As UN inspectors are en route to investigate sites of an alleged chemical weapons strike in Syria, European editorial writers ponder the international community’s options for action - and agree the US faces a dilemma.

"How should the international community react to this crime?" Germany's Frankfurter Allgemeine Zeitung wondered - a question many editorial writers pondered on Monday.

Should the relevant military powers come to the conclusion that military action is necessary, the paper continued, it would be evident that they can't count on a UN mandate. "The misgivings that have so far kept Obama from a military entanglement are justified," the Frankfurt daily wrote. But it warned that Obama faces the question of "what his word is worth if he threatens consequences but does not act. The President's credibility and the role of the United States as a global political regulatory force are at stake."

Obama faces difficult decisions, Holland's de Volkskrant agrees. "If Assad gets away with this, anyone can, and US threats of reprisal are empty - with all manner of consequences for the proliferation weapons of mass destruction," the paper said. It concluded: "The logic of deterrent forces Obama to act."

"All eyes are now on US President Barack Obama," Spain's El País noted. The paper added that the West waited too long on intervention, hoping the regime would collapse. "A military intervention is risky, as it could set the entire region ablaze. But to do nothing at all would also send the wrong signal," the Spanish daily concluded.

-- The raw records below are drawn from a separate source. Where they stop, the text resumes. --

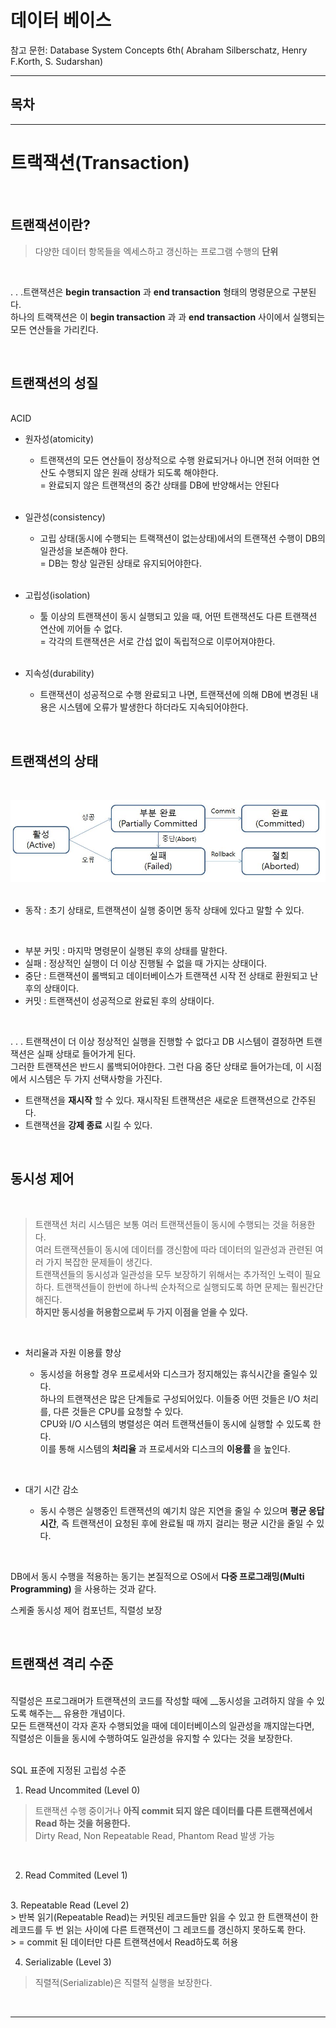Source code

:# **데이터 베이스**

참고 문헌: Database System Concepts 6th(
Abraham Silberschatz, Henry F.Korth, S. Sudarshan)<br>

---
## 목차
---
# 트랙잭션(Transaction)

<br>

## 트랜잭션이란?<br>

> 다양한 데이터 항목들을 엑세스하고 갱신하는 프로그램 수행의 __단위__

<br>

. . .트랜잭션은 __begin transaction__ 과 __end transaction__ 형태의 명령문으로 구분된다.<br>
하나의 트랙잭션은 이 __begin transaction__ 과 과 __end transaction__ 사이에서 실행되는 모든 연산들을 가리킨다.<br>

<br>

## 트랜잭션의 성질

<Br>
ACID

- 원자성(atomicity)
    - 트랜잭션의 모든 연산들이 정상적으로 수행 완료되거나 아니면 전혀 어떠한 연산도 수행되지 않은 원래 상태가 되도록 해야한다.<br>= 완료되지 않은 트랜잭션의 중간 상태를 DB에 반양해서는 안된다

  <br>

- 일관성(consistency)
    - 고립 상태(동시에 수행되는 트랙잭션이 없는상태)에서의 트랜잭션 수행이 DB의 일관성을 보존해야 한다. <br>= DB는 항상 일관된 상태로 유지되어야한다.

    <br>

- 고립성(isolation) 
    - 툴 이상의 트랜잭션이 동시 실행되고 있을 때, 어떤 트랜잭션도 다른 트랜잭션 연산에 끼어들 수 없다. <br>= 각각의 트랜잭션은 서로 간섭 없이 독립적으로 이루어져야한다.
    
    <br>

- 지속성(durability)
    - 트랜잭션이 성공적으로 수행 완료되고 나면, 트랜잭션에 의해 DB에 변경된 내용은 시스템에 오류가 발생한다 하더라도 지속되어야한다.

<br>

## 트랜잭션의 상태

<br>

<img src="img/DB_TransactionState.JPG"></img><br/><br/>

- 동작 : 초기 상태로, 트랜잭션이 실행 중이면 동작 상태에 있다고 말할 수 있다.
<br>

- 부분 커밋 : 마지막 명령문이 실행된 후의 상태를 말한다.
- 실패 : 정상적인 실행이 더 이상 진행될 수 없을 때 가지는 상태이다.
- 중단 : 트랜잭션이 롤백되고 데이터베이스가 트랜잭션 시작 전 상태로 환원되고 난 후의 상태이다.
- 커밋 : 트랜잭션이 성공적으로 완료된 후의 상태이다.

<br>

. . . 트랜잭션이 더 이상 정상적인 실행을 진행할 수 없다고 DB 시스템이 결정하면 트랜잭션은 실패 상태로 들어가게 된다.<br>
그러한 트랜잭션은 반드시 롤백되어야한다. 그런 다음 중단 상태로 들어가는데, 이 시점에서 시스템은 두 가지 선택사항을 가진다.
<br>

- 트랜잭션을 __재시작__ 할 수 있다. 재시작된 트랜잭션은 새로운 트랜잭션으로 간주된다.
- 트랜잭션을 __강제 종료__ 시킬 수 있다.

<br>

## 동시성 제어
<br>

> 트랜잭션 처리 시스템은 보통 여러 트랜잭션들이 동시에 수행되는 것을 허용한다.<br>
여러 트랜잭션들이 동시에 데이터를 갱신함에 따라 데이터의 일관성과 관련된 여러 가지 복잡한 문제들이 생긴다.<br>
트랜잭션들의 동시성과 일관성을 모두 보장하기 위해서는 추가적인 노력이 필요하다. 트랜잭션들이 한번에 하나씩 순차적으로 실행되도록 하면 문제는 훨씬간단해진다.<br>
__하지만 동시성을 허용함으로써 두 가지 이점을 얻을 수 있다.__
<br>

- 처리율과 자원 이용률 향상

    - 동시성을 허용할 경우 프로세서와 디스크가 정지해있는 휴식시간을 줄일수 있다.<br>
      하나의 트랜잭션은 많은 단계들로 구성되어있다. 이들중 어떤 것들은 I/O 처리를, 다른 것들은 CPU를 요청할 수 있다.<br>
      CPU와 I/O 시스템의 병렬성은 여러 트랜잭션들이 동시에 실행할 수 있도록 한다.<br>
      이를 통해 시스템의 __처리율__ 과 프로세서와 디스크의 __이용률__ 을 높인다.

<br>

- 대기 시간 감소

    - 동시 수행은 실행중인 트랜잭션의 예기치 않은 지연을 줄일 수 있으며 __평균 응답 시간__, 즉 트랜잭션이 요청된 후에 완료될 때 까지 걸리는 평균 시간을 줄일 수 있다.

<br>

DB에서 동시 수행을 적용하는 동기는 본질적으로 OS에서 __다중 프로그래밍(Multi Programming)__ 을 사용하는 것과 같다.

스케줄 동시성 제어 컴포넌트, 직렬성 보장

<br>

## 트랜잭션 격리 수준
<br>
직렬성은 프로그래머가 트랜잭션의 코드를 작성할 때에 __동시성을 고려하지 않을 수 있도록 해주는__ 유용한 개념이다.<br>
모든 트랜잭션이 각자 혼자 수행되었을 때에 데이터베이스의 일관성을 깨지않는다면,<Br>
직렬성은 이들을 동시에 수행하여도 일관성을 유지할 수 있다는 것을 보장한다.<br>
<br>

SQL 표준에 지정된 고립성 수준

1. Read Uncommited (Level 0)
>트랜잭션 수행 중이거나 __아직 commit 되지 않은 데이터를 다른 트랜잭션에서 Read 하는 것을 허용한다.__<br>
> Dirty Read, Non Repeatable Read, Phantom Read 발생 가능

<br>

2. Read Commited (Level 1)


<br>
3. Repeatable Read (Level 2)
<br>
> 반복 읽기(Repeatable Read)는 커밋된 레코드들만 읽을 수 있고 한 트랜잭션이 한 레코드를 두 번 읽는 사이에 다른 트랜잭션이 그 레코드를 갱신하지 못하도록 한다.<br>
> = commit 된 데이터만 다른 트랜잭션에서 Read하도록 허용

4. Serializable (Level 3)
> 직렬적(Serializable)은 직렬적 실행을 보장한다.


<br>

---

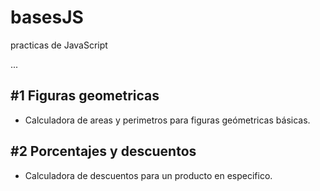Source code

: # basesJS
practicas de JavaScript
 
 ...


## #1 Figuras geometricas
- Calculadora de areas y perimetros para figuras geómetricas básicas.

## #2 Porcentajes y descuentos
- Calculadora de descuentos para un producto en especifico.
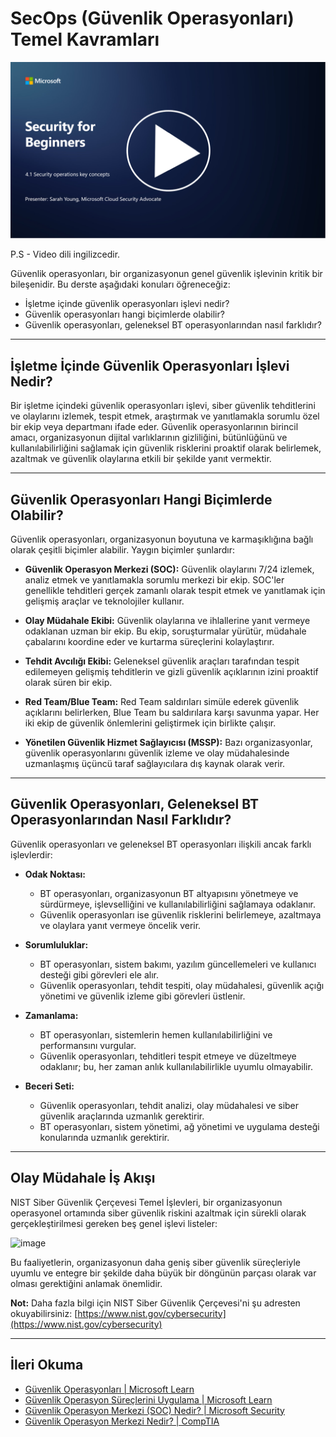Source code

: # SecOps (Güvenlik Operasyonları) Temel Kavramları

[![Videoyu İzle](images/4-1_placeholder.png)](https://learn-video.azurefd.net/vod/player?id=6a1cf511-89e0-493a-8ef9-91c458200266)

P.S - Video dili ingilizcedir.

Güvenlik operasyonları, bir organizasyonun genel güvenlik işlevinin kritik bir bileşenidir. Bu derste aşağıdaki konuları öğreneceğiz:

- İşletme içinde güvenlik operasyonları işlevi nedir?  
- Güvenlik operasyonları hangi biçimlerde olabilir?  
- Güvenlik operasyonları, geleneksel BT operasyonlarından nasıl farklıdır?  

---

## İşletme İçinde Güvenlik Operasyonları İşlevi Nedir?

Bir işletme içindeki güvenlik operasyonları işlevi, siber güvenlik tehditlerini ve olaylarını izlemek, tespit etmek, araştırmak ve yanıtlamakla sorumlu özel bir ekip veya departmanı ifade eder. Güvenlik operasyonlarının birincil amacı, organizasyonun dijital varlıklarının gizliliğini, bütünlüğünü ve kullanılabilirliğini sağlamak için güvenlik risklerini proaktif olarak belirlemek, azaltmak ve güvenlik olaylarına etkili bir şekilde yanıt vermektir.

---

## Güvenlik Operasyonları Hangi Biçimlerde Olabilir?

Güvenlik operasyonları, organizasyonun boyutuna ve karmaşıklığına bağlı olarak çeşitli biçimler alabilir. Yaygın biçimler şunlardır:

- **Güvenlik Operasyon Merkezi (SOC):** Güvenlik olaylarını 7/24 izlemek, analiz etmek ve yanıtlamakla sorumlu merkezi bir ekip. SOC'ler genellikle tehditleri gerçek zamanlı olarak tespit etmek ve yanıtlamak için gelişmiş araçlar ve teknolojiler kullanır.

- **Olay Müdahale Ekibi:** Güvenlik olaylarına ve ihlallerine yanıt vermeye odaklanan uzman bir ekip. Bu ekip, soruşturmalar yürütür, müdahale çabalarını koordine eder ve kurtarma süreçlerini kolaylaştırır.

- **Tehdit Avcılığı Ekibi:** Geleneksel güvenlik araçları tarafından tespit edilemeyen gelişmiş tehditlerin ve gizli güvenlik açıklarının izini proaktif olarak süren bir ekip.

- **Red Team/Blue Team:** Red Team saldırıları simüle ederek güvenlik açıklarını belirlerken, Blue Team bu saldırılara karşı savunma yapar. Her iki ekip de güvenlik önlemlerini geliştirmek için birlikte çalışır.

- **Yönetilen Güvenlik Hizmet Sağlayıcısı (MSSP):** Bazı organizasyonlar, güvenlik operasyonlarını güvenlik izleme ve olay müdahalesinde uzmanlaşmış üçüncü taraf sağlayıcılara dış kaynak olarak verir.

---

## Güvenlik Operasyonları, Geleneksel BT Operasyonlarından Nasıl Farklıdır?

Güvenlik operasyonları ve geleneksel BT operasyonları ilişkili ancak farklı işlevlerdir:

- **Odak Noktası:**  
  - BT operasyonları, organizasyonun BT altyapısını yönetmeye ve sürdürmeye, işlevselliğini ve kullanılabilirliğini sağlamaya odaklanır.  
  - Güvenlik operasyonları ise güvenlik risklerini belirlemeye, azaltmaya ve olaylara yanıt vermeye öncelik verir.

- **Sorumluluklar:**  
  - BT operasyonları, sistem bakımı, yazılım güncellemeleri ve kullanıcı desteği gibi görevleri ele alır.  
  - Güvenlik operasyonları, tehdit tespiti, olay müdahalesi, güvenlik açığı yönetimi ve güvenlik izleme gibi görevleri üstlenir.

- **Zamanlama:**  
  - BT operasyonları, sistemlerin hemen kullanılabilirliğini ve performansını vurgular.  
  - Güvenlik operasyonları, tehditleri tespit etmeye ve düzeltmeye odaklanır; bu, her zaman anlık kullanılabilirlikle uyumlu olmayabilir.

- **Beceri Seti:**  
  - Güvenlik operasyonları, tehdit analizi, olay müdahalesi ve siber güvenlik araçlarında uzmanlık gerektirir.  
  - BT operasyonları, sistem yönetimi, ağ yönetimi ve uygulama desteği konularında uzmanlık gerektirir.

---

## Olay Müdahale İş Akışı

NIST Siber Güvenlik Çerçevesi Temel İşlevleri, bir organizasyonun operasyonel ortamında siber güvenlik riskini azaltmak için sürekli olarak gerçekleştirilmesi gereken beş genel işlevi listeler:

![image](https://github.com/microsoft/Security-101/assets/139931591/f6d19dce-f96e-47bd-9e0a-8019675a602d)

Bu faaliyetlerin, organizasyonun daha geniş siber güvenlik süreçleriyle uyumlu ve entegre bir şekilde daha büyük bir döngünün parçası olarak var olması gerektiğini anlamak önemlidir.

**Not:** Daha fazla bilgi için NIST Siber Güvenlik Çerçevesi'ni şu adresten okuyabilirsiniz: [https://www.nist.gov/cybersecurity](https://www.nist.gov/cybersecurity)

---

## İleri Okuma

- [Güvenlik Operasyonları | Microsoft Learn](https://learn.microsoft.com/security/operations/overview?WT.mc_id=academic-96948-sayoung)  
- [Güvenlik Operasyon Süreçlerini Uygulama | Microsoft Learn](https://learn.microsoft.com/security/operations/?WT.mc_id=academic-96948-sayoung)  
- [Güvenlik Operasyon Merkezi (SOC) Nedir? | Microsoft Security](https://www.microsoft.com/security/business/security-101/what-is-a-security-operations-center-soc?WT.mc_id=academic-96948-sayoung)  
- [Güvenlik Operasyon Merkezi Nedir? | CompTIA](https://www.comptia.org/content/articles/what-is-a-security-operations-center)
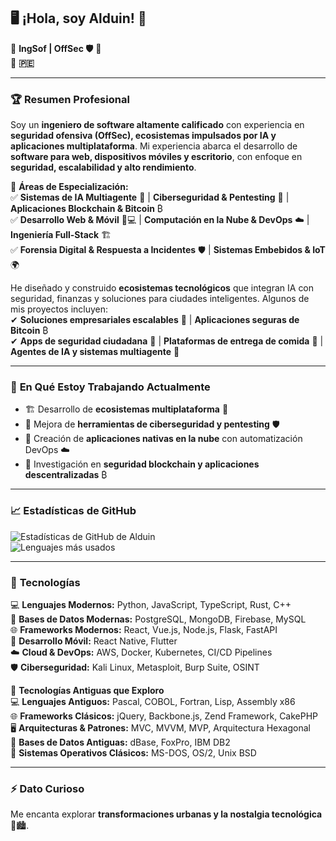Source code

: ## 🖥️ ¡Hola, soy Alduin! 👋  

🚀 **IngSof | OffSec 🛡** 🚀  
📍 **🇵🇪**  

---

### 🏆 **Resumen Profesional**  
Soy un **ingeniero de software altamente calificado** con experiencia en **seguridad ofensiva (OffSec), ecosistemas impulsados por IA y aplicaciones multiplataforma**. Mi experiencia abarca el desarrollo de **software para web, dispositivos móviles y escritorio**, con enfoque en **seguridad, escalabilidad y alto rendimiento**.  

🔹 **Áreas de Especialización:**  
✅ **Sistemas de IA Multiagente** 🤖 | **Ciberseguridad & Pentesting** 🔐 | **Aplicaciones Blockchain & Bitcoin** ₿  
✅ **Desarrollo Web & Móvil** 📱💻 | **Computación en la Nube & DevOps** ☁️ | **Ingeniería Full-Stack** 🏗️  
✅ **Forensia Digital & Respuesta a Incidentes** 🛡️ | **Sistemas Embebidos & IoT** 🌍  

He diseñado y construido **ecosistemas tecnológicos** que integran IA con seguridad, finanzas y soluciones para ciudades inteligentes. Algunos de mis proyectos incluyen:  
✔ **Soluciones empresariales escalables** 🏢  | **Aplicaciones seguras de Bitcoin** ₿  
✔ **Apps de seguridad ciudadana** 🚓 | **Plataformas de entrega de comida** 🍔 |  **Agentes de IA y sistemas multiagente** 🤖

---  

### 🚀 **En Qué Estoy Trabajando Actualmente**
- 🏗️ Desarrollo de **ecosistemas multiplataforma** 🤖  
- 🔐 Mejora de **herramientas de ciberseguridad y pentesting** 🛡️  
- 🚀 Creación de **aplicaciones nativas en la nube** con automatización DevOps ☁️  
- 🔬 Investigación en **seguridad blockchain y aplicaciones descentralizadas** ₿  

---  

### 📈 **Estadísticas de GitHub**  
![Estadísticas de GitHub de Alduin](https://github-readme-stats.vercel.app/api?username=alduindev&show_icons=true&theme=radical)  
![Lenguajes más usados](https://github-readme-stats.vercel.app/api/top-langs/?username=alduindev&layout=compact&theme=radical)  

---  

### 🔧 **Tecnologías**  
💻 **Lenguajes Modernos:** Python, JavaScript, TypeScript, Rust, C++  
💾 **Bases de Datos Modernas:** PostgreSQL, MongoDB, Firebase, MySQL  
🌐 **Frameworks Modernos:** React, Vue.js, Node.js, Flask, FastAPI  
📱 **Desarrollo Móvil:** React Native, Flutter  
☁️ **Cloud & DevOps:** AWS, Docker, Kubernetes, CI/CD Pipelines  
🛡️ **Ciberseguridad:** Kali Linux, Metasploit, Burp Suite, OSINT  

🔹 **Tecnologías Antiguas que Exploro**  
💻 **Lenguajes Antiguos:** Pascal, COBOL, Fortran, Lisp, Assembly x86  
🌐 **Frameworks Clásicos:** jQuery, Backbone.js, Zend Framework, CakePHP  
🖥️ **Arquitecturas & Patrones:** MVC, MVVM, MVP, Arquitectura Hexagonal  
📡 **Bases de Datos Antiguas:** dBase, FoxPro, IBM DB2  
💾 **Sistemas Operativos Clásicos:** MS-DOS, OS/2, Unix BSD  

---  

### ⚡ **Dato Curioso**  
Me encanta explorar **transformaciones urbanas y la nostalgia tecnológica** 📜🏙️. 
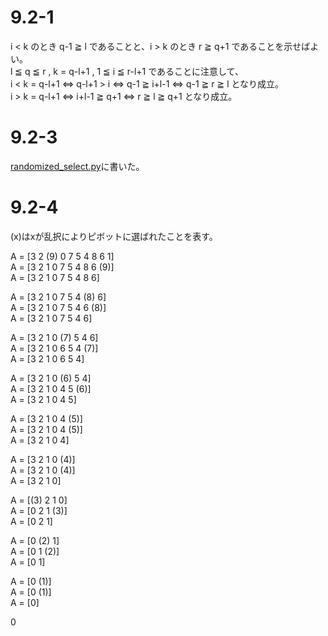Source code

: # 9.2-1
i < k のとき q-1 ≧ l であることと、i > k のとき r ≧ q+1 であることを示せばよい。  
l ≦ q ≦ r , k = q-l+1 , 1 ≦ i ≦ r-l+1 であることに注意して、  
i < k = q-l+1 ⇔ q-l+1 > i ⇔ q-1 ≧ i+l-1 ⇔ q-1 ≧ r ≧ l となり成立。  
i > k = q-l+1 ⇔ i+l-1 ≧ q+1 ⇔ r ≧ l ≧ q+1 となり成立。

# 9.2-3
[randomized_select.py](./src/randomized_select.py)に書いた。

# 9.2-4
(x)はxが乱択によりピボットに選ばれたことを表す。  

A = [3 2 (9) 0 7 5 4 8 6 1]  
A = [3 2 1 0 7 5 4 8 6 (9)]  
A = [3 2 1 0 7 5 4 8 6]  

A = [3 2 1 0 7 5 4 (8) 6]  
A = [3 2 1 0 7 5 4 6 (8)]  
A = [3 2 1 0 7 5 4 6]  
 
A = [3 2 1 0 (7) 5 4 6]  
A = [3 2 1 0 6 5 4 (7)]  
A = [3 2 1 0 6 5 4]  

A = [3 2 1 0 (6) 5 4]  
A = [3 2 1 0 4 5 (6)]  
A = [3 2 1 0 4 5]  

A = [3 2 1 0 4 (5)]  
A = [3 2 1 0 4 (5)]  
A = [3 2 1 0 4]  

A = [3 2 1 0 (4)]  
A = [3 2 1 0 (4)]  
A = [3 2 1 0]  

A = [(3) 2 1 0]  
A = [0 2 1 (3)]  
A = [0 2 1]  

A = [0 (2) 1]  
A = [0 1 (2)]  
A = [0 1]  

A = [0 (1)]  
A = [0 (1)]  
A = [0]  

0
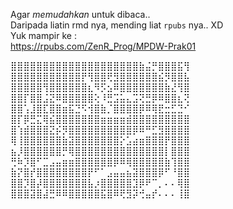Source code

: Agar _memudahkan_ untuk dibaca..  
Daripada liatin rmd nya, mending liat `rpubs` nya.. XD    
Yuk mampir ke :  
https://rpubs.com/ZenR_Prog/MPDW-Prak01

⣿⣿⣿⣿⣿⣿⣿⣿⣿⣿⣿⣿⣿⣿⣿⣿⣿⣿⣿⣿⣷⣬⡛⣿⣿⣿⣯⢻  
⣿⣿⣿⣿⣿⣿⣿⣿⣿⣿⣿⡟⢻⣿⣿⢟⣻⣿⣿⣿⣿⣿⣿⣮⡻⣿⣿⣧  
⣿⣿⣿⣿⣿⢻⣿⣿⣿⣿⣿⣿⣆⠻⡫⣢⠿⣿⣿⣿⣿⣿⣿⣿⣷⣜⢻⣿  
⣿⣿⡏⣿⣿⣨⣝⠿⣿⣿⣿⣿⣿⢕⠸⣛⣩⣥⣄⣩⢝⣛⡿⠿⣿⣿⣆⢝  
⣿⣿⢡⣸⣿⣏⣿⣿⣶⣯⣙⠫⢺⣿⣷⡈⣿⣿⣿⣿⡿⠿⢿⣟⣒⣋⣙⠊  
⣿⡏⡿⣛⣍⢿⣮⣿⣿⣿⣿⣿⣿⣿⣶⣶⣶⣶⣾⣿⣿⣿⣿⣿⣿⣿⣿⣿  
⣿⢱⣾⣿⣿⣿⣝⡮⡻⣿⣿⣿⣿⣿⣿⣿⣿⣿⣿⡿⠿⠛⣋⣻⣿⣿⣿⣿  
⢿⢸⣿⣿⣿⣿⣿⣿⣷⣽⣿⣿⣿⣿⣿⣿⣿⡕⣡⣴⣶⣿⣿⣿⡟⣿⣿⣿  
⣦⡸⣿⣿⣿⣿⣿⣿⡛⢿⣿⣿⣿⣿⣿⣿⣿⣿⣿⣿⣿⣿⣿⣿⡇⣿⣿⣿  
⢛⠷⡹⣿⠋⣉⣠⣤⣶⣶⣿⣿⣿⣿⣿⣿⡿⠿⢿⣿⣿⣿⣿⣿⣷⢹⣿⣿  
⣷⡝⣿⡞⣿⣿⣿⣿⣿⣿⣿⣿⡟⠋⠁⣠⣤⣤⣦⣽⣿⣿⣿⡿⠋⠘⣿⣿  
⣿⣿⡹⣿⡼⣿⣿⣿⣿⣿⣿⣿⣧⡰⣿⣿⣿⣿⣿⣹⡿⠟⠉⡀⠄⠄⢿⣿  
⣿⣿⣿⣽⣿⣼⣛⠿⠿⣿⣿⣿⣿⣿⣯⣿⠿⢟⣻⡽⢚⣤⡞⠄⠄⠄⢸⣿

The Corriere della Sera from Italy also sees the problem of a widening conflict. "It is clear to Syrian President Bashar al-Assad that Barack Obama and the Europeans fear the blaze in his country could spread," the Milan paper wrote, adding that is why Italy is so reluctant to intervene. "But by waiting, the fire practically spread by itself, fueled by the many political, ethnic and religious feuds."

Vienna's Der Standard also agreed that Obama must find a way to put the Assad regime in its place and "confirm US credibility without leading the country into a conflict where neither a victory nor peace are possible." However, the Austrian paper says, "no one knows the magic formula."

"Basically, no one wants a military intervention," France's La Presse de la Manche from Cherbourg commented on developments in Syria: "But, step-by-step, this is where we may be heading. What can we do to stop the massacre of Syrians today, without arming fanatic groups that want our defeat for tomorrow? That is the real question."

"Who is lying, what is true?"- The Neue Zürcher Zeitung from Switzerland pointed out regarding Obama's dilemma. "The US knows from bitter experience that fighting a war for moral reasons does not make it a better war. The President rightly shies away from following up on his pithy remarks with military action." But the Swiss paper concluded that doing nothing at all carries a rising price, in particular for "Syria's civilian population that is helpless in the face of the terrors of war."

"Special prudence is called for in the case of Syria, where religious confrontation superimposes the fight against the dictatorship," Hungary's Magyar Nemzet wrote. "The country has become a setting for a regional and global conflict of interests."